Thankfulness. At this time of year, giving thanks is on our minds even more than usual. In this country, the term thanksgiving conjures up images of Pilgrims and native Americans breaking bread together in celebration of cooperation, new friendships, and a successful harvest. Today, Thanksgiving is when we come together as family (and friends who have become family) to break bread together in celebration of what family means to each of us. It involves traditions which are usually similar (a family get-together over a scrumptious meal, often involving turkey, stuffing, and sweet potatoes/pumpkin) but also unique to each individual family (tofurkey instead of turkey, watching football in between meals, playing board games.)
But what does the Bible say about thankfulness? Depending on the version you are studying, some form of thank is mentioned more than 140 times. So, it’s a pretty important concept. And what does that precious instruction manual for life tell us we should be thankful for?

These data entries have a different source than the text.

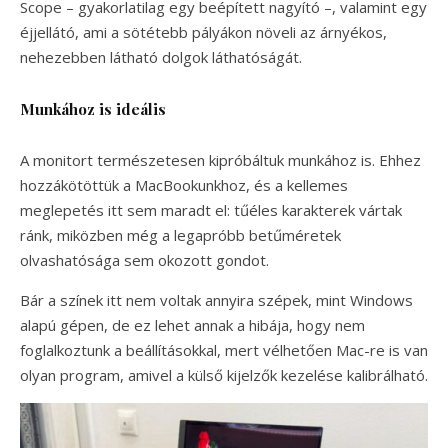
Scope – gyakorlatilag egy beépített nagyító –, valamint egy
éjjellátó, ami a sötétebb pályákon növeli az árnyékos,
nehezebben látható dolgok láthatóságát.
Munkához is ideális
A monitort természetesen kipróbáltuk munkához is. Ehhez
hozzákötöttük a MacBookunkhoz, és a kellemes
meglepetés itt sem maradt el: tűéles karakterek vártak
ránk, miközben még a legapróbb betűméretek
olvashatósága sem okozott gondot.
Bár a színek itt nem voltak annyira szépek, mint Windows
alapú gépen, de ez lehet annak a hibája, hogy nem
foglalkoztunk a beállításokkal, mert vélhetően Mac-re is van
olyan program, amivel a külső kijelzők kezelése kalibrálható.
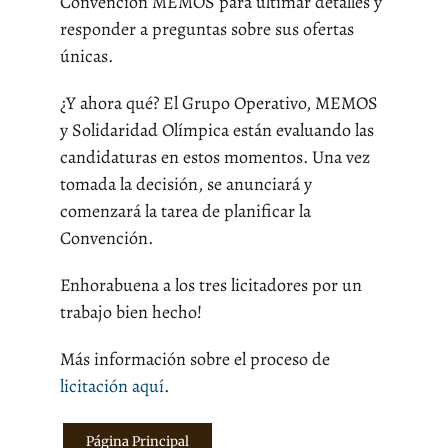
Convención MEMOS para ultimar detalles y
responder a preguntas sobre sus ofertas
únicas.
¿Y ahora qué? El Grupo Operativo, MEMOS
y Solidaridad Olímpica están evaluando las
candidaturas en estos momentos. Una vez
tomada la decisión, se anunciará y
comenzará la tarea de planificar la
Convención.
Enhorabuena a los tres licitadores por un
trabajo bien hecho!
Más información sobre el proceso de
licitación aquí
.
Página Principal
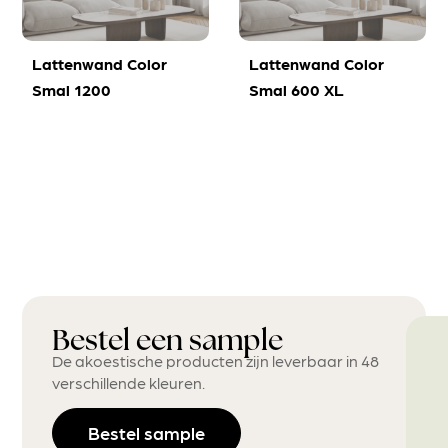
Lattenwand Color
Lattenwand Color
Smal 1200
Smal 600 XL
Bestel een sample
De akoestische producten zijn leverbaar in 48
verschillende kleuren.
Bestel sample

· His unfailing love (Psalm 107:21)
· His wonderful deeds for mankind
· His steadfast love in the morning (Psalm 92:1-2)
· His faithfulness by night
· His goodness (Psalm 136:1)
· His love which endures forever
· Our deliverance from our enemies (Psalm 30)
· His healing power
· Our salvation
· Our joy
· Every good and perfect gift
That’s a lot to be thankful for! And yet, it isn’t always easy. As I’ve mentioned before, a favorite Bible study of mine is Ann Voskamp’s book, One Thousand Gifts. That study taught me to find something to be grateful for every day, regardless of how awful the day has been. So that’s how I start my evening prayers—finding at least one thing to be grateful for. Most of the time, I find a lot to thank God for; but even on those days when I struggle, I make sure to find at least one. In addition to the big-picture items listed above, here are some more which I am grateful for every, single day of my life:
· My parents, who not only gave me life but gave me a wonderful one, filled with love, laughter, precious memories, and the belief that I can be a success at whatever I strive for.
· My sister, who has known me her entire life and who still loves me anyway.
· My husband, who brought me to God in the first place and who is a wonderful provider and partner.
· My children, who delighted me when they were young and continue to do so now and who make me proud every day.
· My grandchildren who light up my world just by being in it and who keep me feeling young.
· My extended family who makes me feel welcome and loved in spite of the physical distance between us.
· My friends and prayer warriors who celebrate with me during the ups and keep me steady and spiritually strong during the downs of this life.
According to Voskamp, “Gratitude isn’t only a celebration when good things happen. Gratitude is a declaration that God is good, no matter what happens.” Remembering that is one way that we can be grateful, even when there seems to be little to be grateful for. The apostle Paul, in his first letter to the Thessalonians, admonished them to "Give thanks in all circumstances; for this is the will of God in Christ Jesus for you."
And, of course, this isn’t just good advice; it’s the best advice since no one knows better than the Creator how to live the lives He has given us. But since we as humans often need proof instead of just faith, there have been studies which show a correlation between gratefulness and happiness—but not in the way you might think. “Being joyful isn’t what makes you grateful. Being grateful is what makes you joyful,” Voskamp relates in her book. And that’s just what the study showed—that people who are grateful, regardless of their circumstances, tend to be happier.
On the flipside, being ungrateful is listed among a slew of ugly behaviors in 2 Timothy 3:1-4. “But mark this: There will be terrible times in the last days. People will be lovers of themselves, lovers of money, boastful, proud, abusive, disobedient to their parents, ungrateful, unholy, without love, unforgiving, slanderous, without self-control, brutal, not lovers of the good, treacherous, rash, conceited, lovers of pleasure rather than lovers of God.”
When being grateful has such a positive influence on our lives, as well as those in our circle, and being ungrateful does not bode well for us in Scripture, why in the world would we choose any other way?